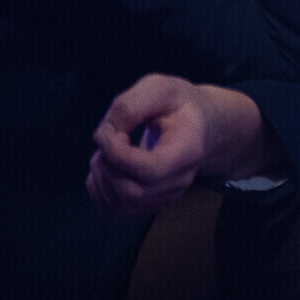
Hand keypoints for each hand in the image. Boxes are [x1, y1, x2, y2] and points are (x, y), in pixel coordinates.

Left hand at [87, 74, 266, 215]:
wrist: (200, 125)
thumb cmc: (178, 104)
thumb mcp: (159, 88)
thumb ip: (130, 106)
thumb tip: (105, 135)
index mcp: (188, 151)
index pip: (149, 170)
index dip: (117, 153)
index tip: (107, 130)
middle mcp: (179, 181)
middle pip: (130, 192)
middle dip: (106, 166)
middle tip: (106, 139)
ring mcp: (166, 196)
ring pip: (119, 205)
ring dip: (100, 177)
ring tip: (105, 152)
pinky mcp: (150, 204)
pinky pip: (114, 211)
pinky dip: (99, 191)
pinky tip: (105, 168)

> Task prompt: Looking back over the data above, restate word for word the lines that begin at the line with "thumb cmc: (178, 104)" and end at the line with "ring tip: (105, 152)", inclusive.

> Response to the exercise:
thumb cmc: (178, 104)
thumb mcp: (159, 88)
thumb ip: (130, 106)
thumb tip: (105, 135)
index mcp: (188, 151)
index pip: (149, 170)
index dip: (117, 153)
index tip: (107, 130)
middle mcp: (179, 181)
middle pip: (130, 192)
middle dip: (106, 166)
middle tip: (106, 139)
ring mcp: (166, 196)
ring pip: (119, 205)
ring dip: (100, 177)
ring tip: (105, 152)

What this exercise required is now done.